Prolonged inflammatory resolution in allergic asthma relates to dysfunctional interactions between neutrophils and airway epithelium.

BACKGROUND: Allergic asthma is a heterogeneous disorder involving chronic airway inflammation, reversible airflow limitation, and tissue remodeling, causing chronic airflow limitation. Most of the asthma research has been focused on elucidating the proinflammatory pathways underlying disease pathogenesis. Paradoxically, the necessity of appropriate termination and resolution of inflammation has not been recognized until recently. The latter has led to the concept of chronic inflammation developing as a result of lack of specific "stop" signals for the inflammatory process. OBJECTIVE: To investigate the interaction between neutrophils and airway epithelium during inflammatory resolution in patients with allergic asthma. METHODS: An in vitro scratch assay with cultured epithelial cells, based on live-imaging microscopy, was used to evaluate regeneration and the influence of neutrophils on resolution. Epithelial cells and autologous neutrophils were derived from healthy donors and patients with allergic asthma.
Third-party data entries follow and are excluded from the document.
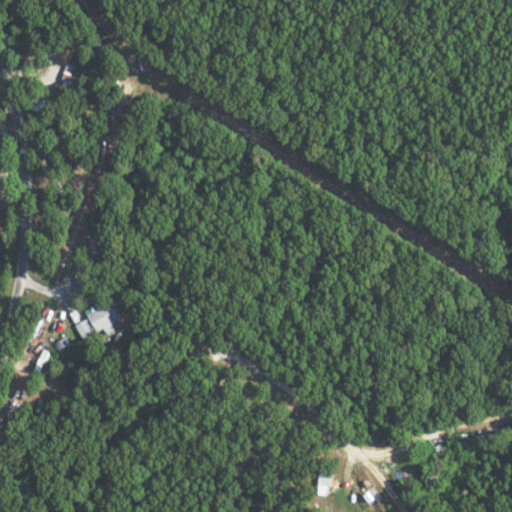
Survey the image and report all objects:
building: (68, 85)
road: (23, 205)
road: (81, 226)
building: (101, 317)
road: (246, 369)
building: (372, 495)
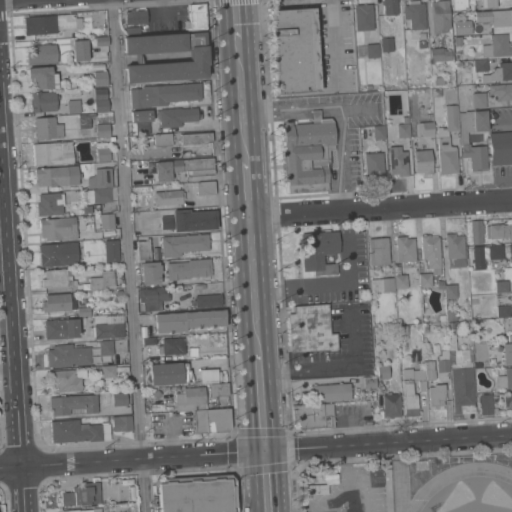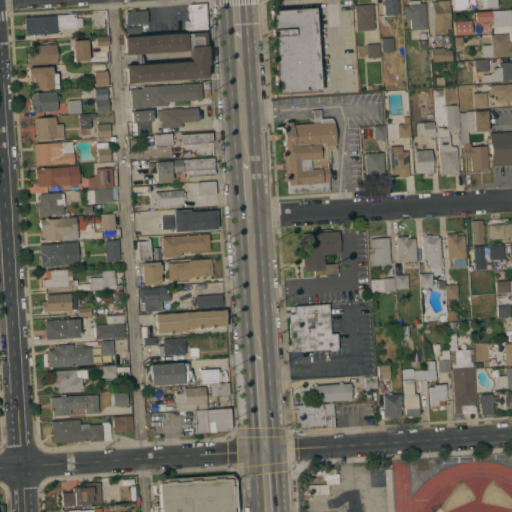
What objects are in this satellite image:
building: (470, 2)
building: (488, 3)
building: (458, 4)
building: (389, 7)
building: (389, 7)
building: (414, 14)
building: (414, 14)
building: (439, 16)
building: (440, 16)
building: (134, 17)
building: (135, 17)
building: (362, 17)
building: (363, 17)
building: (195, 18)
building: (501, 18)
road: (237, 19)
building: (50, 23)
building: (51, 23)
building: (460, 27)
building: (471, 28)
building: (494, 30)
building: (422, 35)
building: (100, 41)
building: (101, 41)
building: (457, 41)
building: (385, 44)
building: (386, 44)
building: (496, 46)
building: (79, 50)
building: (79, 50)
building: (293, 50)
building: (371, 50)
building: (372, 50)
building: (294, 51)
building: (41, 53)
building: (42, 54)
building: (440, 54)
building: (439, 55)
building: (166, 57)
building: (166, 57)
building: (479, 63)
building: (458, 64)
building: (493, 70)
building: (499, 72)
building: (41, 77)
building: (42, 77)
building: (99, 77)
building: (99, 78)
building: (368, 87)
building: (502, 91)
building: (501, 92)
building: (163, 94)
building: (164, 94)
building: (477, 98)
road: (242, 99)
building: (479, 99)
building: (43, 101)
building: (42, 102)
building: (100, 103)
building: (101, 105)
building: (74, 106)
road: (342, 107)
building: (140, 115)
building: (176, 116)
building: (177, 116)
building: (84, 121)
building: (139, 122)
road: (502, 122)
building: (470, 123)
building: (46, 128)
building: (47, 128)
building: (140, 128)
building: (403, 128)
building: (425, 128)
building: (101, 130)
building: (102, 130)
building: (402, 130)
building: (377, 131)
building: (378, 131)
building: (196, 138)
building: (473, 138)
building: (194, 139)
building: (162, 140)
building: (447, 141)
building: (447, 142)
building: (500, 147)
building: (500, 148)
building: (102, 150)
building: (305, 151)
building: (51, 153)
building: (53, 153)
building: (307, 153)
building: (102, 154)
building: (474, 157)
building: (397, 161)
building: (397, 161)
building: (422, 161)
building: (423, 161)
building: (372, 164)
building: (374, 164)
building: (181, 167)
building: (181, 168)
building: (57, 175)
building: (55, 176)
building: (99, 178)
building: (100, 178)
building: (205, 188)
road: (247, 189)
building: (96, 195)
building: (97, 196)
building: (167, 197)
building: (168, 197)
building: (49, 204)
building: (49, 204)
road: (380, 207)
building: (188, 220)
building: (189, 220)
building: (105, 221)
building: (106, 221)
building: (56, 228)
building: (58, 228)
building: (499, 230)
building: (476, 231)
building: (498, 231)
building: (475, 232)
building: (182, 244)
building: (183, 244)
building: (142, 248)
building: (405, 248)
building: (143, 249)
building: (404, 249)
building: (454, 249)
building: (454, 249)
building: (110, 250)
building: (111, 250)
building: (429, 250)
building: (319, 251)
building: (378, 251)
building: (379, 251)
building: (510, 251)
building: (318, 252)
building: (431, 252)
building: (494, 252)
building: (495, 252)
building: (509, 252)
building: (57, 254)
building: (57, 254)
road: (126, 255)
building: (477, 257)
building: (478, 258)
building: (189, 269)
building: (189, 269)
building: (150, 272)
building: (149, 273)
building: (58, 278)
building: (56, 279)
building: (426, 279)
building: (103, 280)
building: (424, 280)
building: (100, 281)
building: (401, 281)
road: (337, 284)
building: (383, 284)
building: (440, 284)
road: (253, 285)
building: (380, 285)
building: (500, 286)
building: (501, 286)
building: (449, 291)
building: (450, 291)
building: (120, 292)
building: (153, 297)
building: (152, 298)
building: (207, 298)
building: (207, 300)
building: (55, 302)
building: (56, 302)
road: (11, 306)
building: (83, 311)
building: (501, 311)
building: (503, 311)
building: (187, 320)
building: (187, 321)
building: (110, 327)
building: (60, 328)
building: (61, 328)
building: (426, 328)
building: (309, 329)
building: (310, 329)
building: (107, 330)
building: (403, 330)
building: (510, 338)
building: (149, 341)
building: (172, 345)
building: (172, 346)
building: (105, 347)
building: (106, 348)
building: (507, 352)
building: (507, 352)
building: (484, 354)
building: (68, 355)
building: (67, 356)
building: (443, 361)
building: (441, 365)
road: (331, 366)
building: (430, 370)
building: (107, 371)
building: (107, 371)
building: (383, 371)
building: (168, 373)
building: (164, 374)
building: (208, 375)
building: (461, 375)
building: (508, 377)
building: (68, 379)
building: (504, 379)
building: (118, 381)
building: (212, 382)
building: (369, 382)
building: (218, 389)
building: (412, 389)
building: (330, 392)
building: (330, 392)
building: (436, 396)
building: (437, 396)
building: (119, 398)
building: (189, 398)
building: (118, 399)
building: (190, 399)
building: (495, 399)
building: (508, 400)
building: (409, 401)
building: (509, 401)
road: (261, 403)
building: (72, 404)
building: (73, 404)
building: (484, 404)
building: (486, 404)
building: (389, 405)
building: (312, 416)
building: (313, 416)
building: (211, 420)
building: (212, 421)
building: (121, 423)
building: (122, 423)
building: (73, 431)
building: (77, 431)
road: (288, 433)
road: (388, 442)
traffic signals: (264, 451)
road: (378, 457)
road: (132, 459)
road: (341, 479)
road: (265, 481)
road: (238, 490)
track: (457, 490)
building: (82, 494)
building: (195, 494)
building: (81, 496)
building: (194, 496)
building: (79, 510)
building: (84, 510)
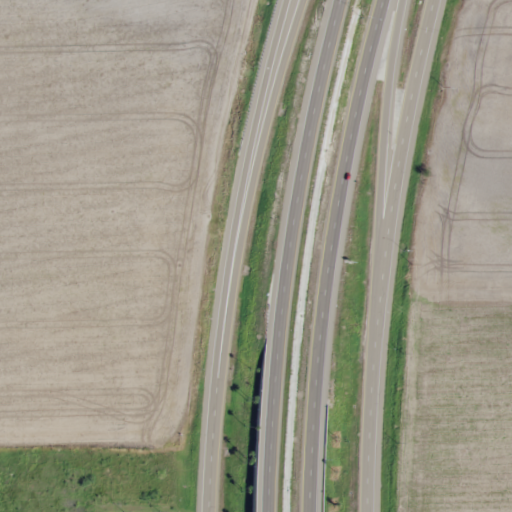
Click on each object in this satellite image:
road: (285, 39)
road: (379, 164)
road: (290, 253)
road: (330, 253)
road: (234, 254)
road: (385, 254)
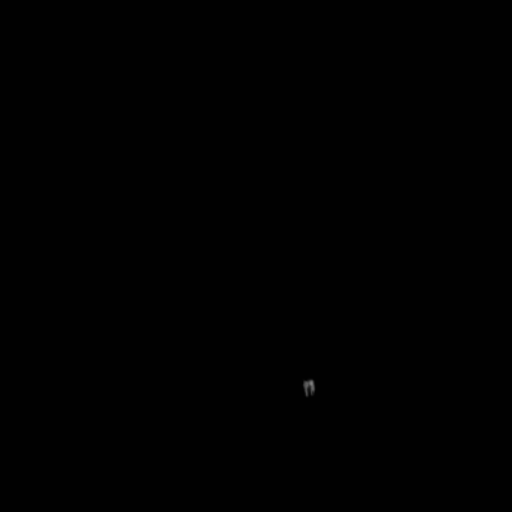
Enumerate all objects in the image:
river: (476, 104)
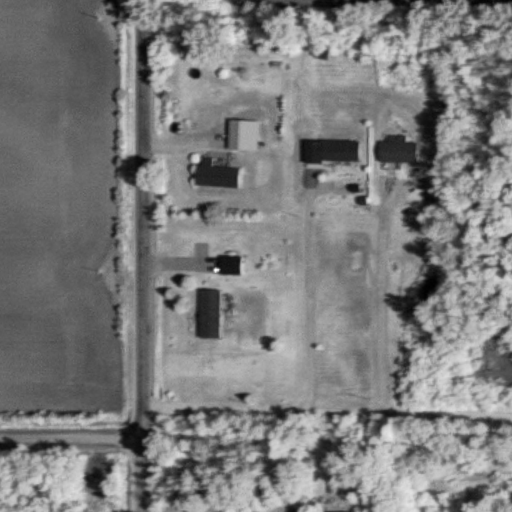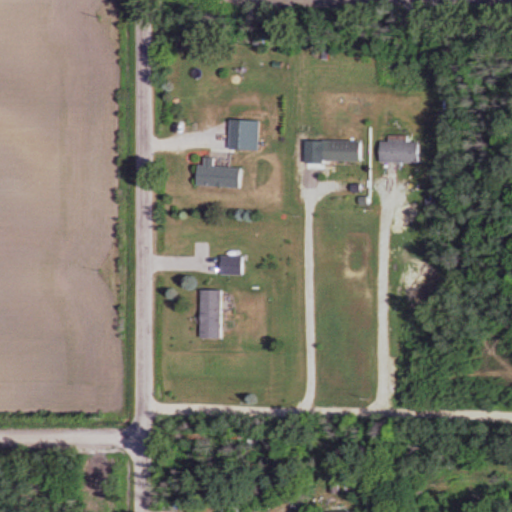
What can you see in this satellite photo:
building: (348, 151)
building: (405, 153)
building: (224, 175)
road: (142, 255)
building: (234, 266)
road: (381, 298)
road: (306, 299)
building: (215, 314)
road: (326, 407)
road: (70, 435)
building: (239, 505)
road: (310, 507)
building: (355, 511)
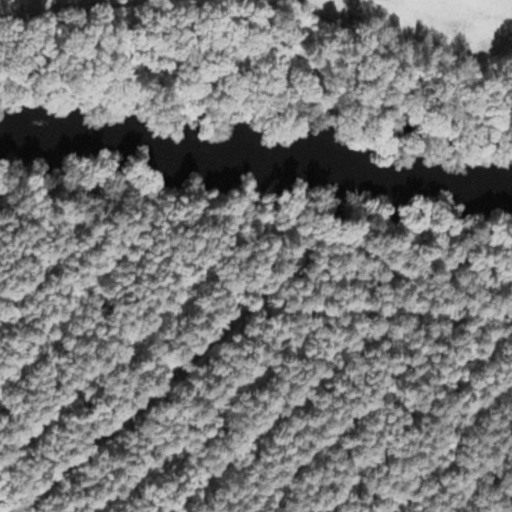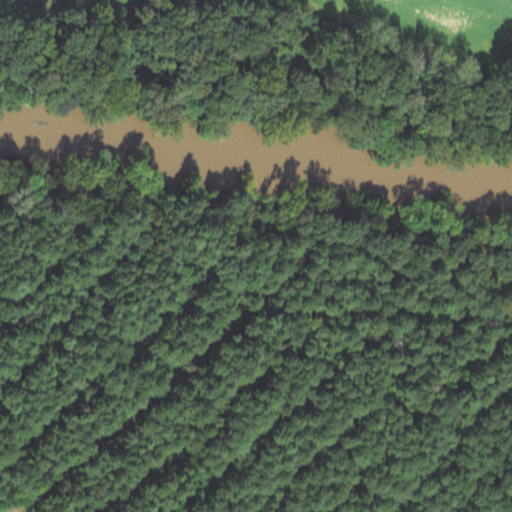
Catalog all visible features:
river: (256, 164)
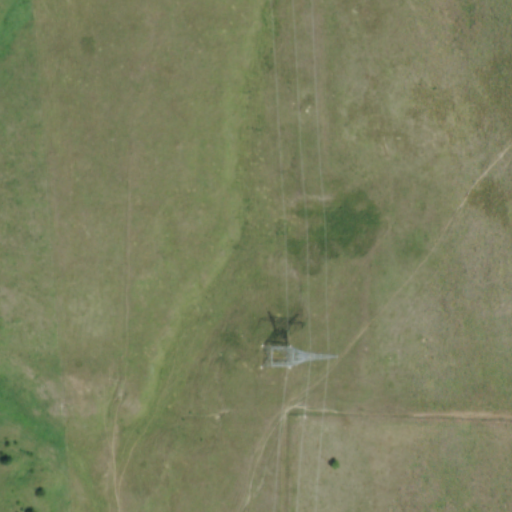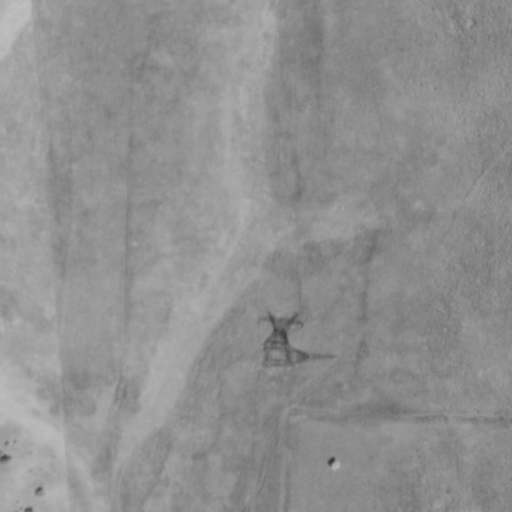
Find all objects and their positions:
power tower: (275, 357)
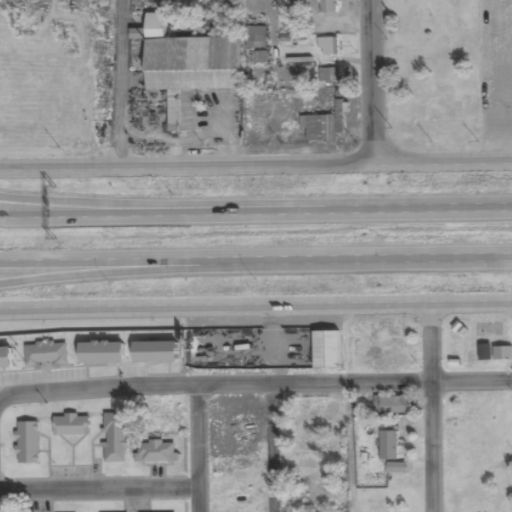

Supernatants and cells were collected for enzyme-linked immunosorbent assay and transcriptional analyses at the end of the experiment. RESULTS: Healthy epithelial cells regenerated faster than epithelial cells from patients with allergic asthma. Autologous neutrophils improved the regeneration of healthy epithelial cells but not asthmatic epithelial cells. Interleukin (IL)-8 and ß-catenin were down-regulated in healthy epithelial cells after resolution, but not in allergic asthmatic epithelial cells. CONCLUSION: The prolonged duration of inflammation in the respiratory tract in patients with allergic asthma could be due to the impaired healing pattern of epithelial cells and their compromised interactions with the neutrophils.